I Stopped Measuring Our Form Product by Submits. I Started Measuring by Recall.

Most form products measure themselves by submissions.

That is the demo metric.

It is on the dashboard, it is in the launch post, it is in the year-end summary, it is in the case studies. "X forms created, Y submissions collected."

For the first six months of FORMLOVA I was looking at submissions too.

It made sense. The product is a form product. Forms collect submissions. More submissions, more value, right?

I was wrong, and the reason I was wrong is something I think is worth writing down for anyone building in this category, because the same trap is sitting under most form-adjacent ideas.

The submission metric is misleading

The first reason it is misleading is that submissions are a moment.

A submission happens, gets counted, and is over.

If your product helps a team collect more submissions in a quarter, that is great, but the quarter ends. The graph resets. The metric does not compound.

The second reason it is misleading is that submissions hide what happens after.

A team that collects 200 submissions and follows up on zero is in worse shape than a team that collects 20 submissions and acts on every one. The submission count cannot tell the difference. It looks great in both cases.

The third reason it is misleading is that submissions reward the wrong product behavior.

If submission count is the metric, the product team will keep optimizing the intake surface. Bigger submit button. Cleaner mobile UX. Fewer fields. More themes. More animations.

All of that is fine, but it is the easy quarter of the product.

The other three quarters of the product, which are about what happens to the responses over time, get no metric pressure at all.

So I changed the metric.

The metric I actually wanted

What I wanted to grow was not submissions.
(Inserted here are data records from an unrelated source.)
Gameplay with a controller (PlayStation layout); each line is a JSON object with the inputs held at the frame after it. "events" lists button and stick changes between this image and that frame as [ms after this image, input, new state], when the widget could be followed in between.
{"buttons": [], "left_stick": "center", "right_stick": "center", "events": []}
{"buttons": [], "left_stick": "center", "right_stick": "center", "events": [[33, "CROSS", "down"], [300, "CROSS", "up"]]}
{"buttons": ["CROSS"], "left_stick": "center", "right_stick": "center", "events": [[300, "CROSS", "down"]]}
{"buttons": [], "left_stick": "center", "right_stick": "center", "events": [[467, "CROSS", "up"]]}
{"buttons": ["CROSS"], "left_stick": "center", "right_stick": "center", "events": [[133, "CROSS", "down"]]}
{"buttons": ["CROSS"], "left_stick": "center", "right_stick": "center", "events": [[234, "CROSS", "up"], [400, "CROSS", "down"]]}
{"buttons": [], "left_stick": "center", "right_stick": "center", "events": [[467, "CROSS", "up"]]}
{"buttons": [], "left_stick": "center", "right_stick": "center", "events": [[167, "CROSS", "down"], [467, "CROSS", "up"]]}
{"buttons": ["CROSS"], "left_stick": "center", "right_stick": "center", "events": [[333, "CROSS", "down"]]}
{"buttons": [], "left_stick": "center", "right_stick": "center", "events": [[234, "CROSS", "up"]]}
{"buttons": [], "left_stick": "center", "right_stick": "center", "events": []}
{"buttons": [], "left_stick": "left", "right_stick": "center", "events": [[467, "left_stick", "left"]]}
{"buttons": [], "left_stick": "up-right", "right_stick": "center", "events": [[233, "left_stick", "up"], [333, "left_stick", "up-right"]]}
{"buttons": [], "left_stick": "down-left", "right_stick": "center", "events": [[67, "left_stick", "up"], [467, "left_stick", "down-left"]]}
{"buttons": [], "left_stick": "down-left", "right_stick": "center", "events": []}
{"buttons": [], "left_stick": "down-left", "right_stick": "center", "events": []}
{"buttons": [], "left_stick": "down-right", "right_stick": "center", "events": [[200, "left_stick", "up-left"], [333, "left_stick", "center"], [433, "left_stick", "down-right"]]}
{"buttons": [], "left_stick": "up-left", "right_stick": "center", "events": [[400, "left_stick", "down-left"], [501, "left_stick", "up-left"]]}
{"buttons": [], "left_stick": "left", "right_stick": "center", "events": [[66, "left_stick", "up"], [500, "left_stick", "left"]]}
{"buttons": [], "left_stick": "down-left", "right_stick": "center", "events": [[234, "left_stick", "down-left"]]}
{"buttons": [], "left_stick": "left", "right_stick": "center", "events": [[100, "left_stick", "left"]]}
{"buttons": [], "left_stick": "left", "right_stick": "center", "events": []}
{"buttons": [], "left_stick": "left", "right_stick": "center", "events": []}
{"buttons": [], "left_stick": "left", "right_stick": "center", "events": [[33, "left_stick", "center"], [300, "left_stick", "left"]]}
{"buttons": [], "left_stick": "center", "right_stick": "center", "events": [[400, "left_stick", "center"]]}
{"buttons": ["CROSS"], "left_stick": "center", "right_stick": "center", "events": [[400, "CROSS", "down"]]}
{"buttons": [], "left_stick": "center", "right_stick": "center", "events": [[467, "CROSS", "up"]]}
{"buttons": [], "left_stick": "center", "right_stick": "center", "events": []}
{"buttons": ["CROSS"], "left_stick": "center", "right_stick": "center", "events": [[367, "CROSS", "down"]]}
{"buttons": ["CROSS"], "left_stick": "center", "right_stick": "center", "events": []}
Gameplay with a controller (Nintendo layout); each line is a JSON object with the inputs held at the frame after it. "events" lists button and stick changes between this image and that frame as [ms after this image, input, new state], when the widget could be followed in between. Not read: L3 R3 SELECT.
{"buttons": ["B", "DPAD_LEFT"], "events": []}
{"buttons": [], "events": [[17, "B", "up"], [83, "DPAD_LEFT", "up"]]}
What I wanted to grow was the number of times someone on the team came back to a past response and got value from it.

I started calling that "recall."

A recall is when:

A teammate opens a response from three months ago to remember what the customer asked.
A salesperson looks up the prior submissions of an account before reaching out.
A product manager pulls feedback from the last 90 days to inform a roadmap decision.
An AI client searches the response history to answer a respondent's follow-up question.
A compliance officer audits the decisions made on a response months later.

Each of those is a recall.

A recall is the moment a response stops being event data and starts being memory.

A team that recalls often is a team for which the form responses became an asset.

A team that never recalls is a team for which the form responses became a graveyard.

A four-message conversation that turned out to be the product

The clearest moment I had where the metric swap clicked was watching a customer use the product in a way I had not designed for.

They opened a chat with FORMLOVA and asked:

> 回答一覧の名前を出して

The product replied with a list of twelve names, working from already-fetched context rather than re-querying. Then they asked:

> 参加人数が3名の名前を一覧で教えて

Two names came back: 小林直樹 and 鈴木花子. Then they asked:

> その方々が回答内容全てを教えてください

Full details came back: response IDs 39121 and 39116, submission timestamps, email addresses, phone numbers, the "参加人数：3名" field, and small free-text notes from each respondent.

Then the kicker:

> その2名を対応中のステータスにして

Reply:

2件まとめて更新します。
完了しました。小林 直樹（3/26）と鈴木 花子（3/8）の2件を「対応中」に変更しました。

Four messages. A bulk status update on a filtered subset of responses, with no dashboard ever opened. The status transition was logged in audit_logs, attached to the records as decision provenance, and the responses now had stable status that would survive even if the original operator left the company.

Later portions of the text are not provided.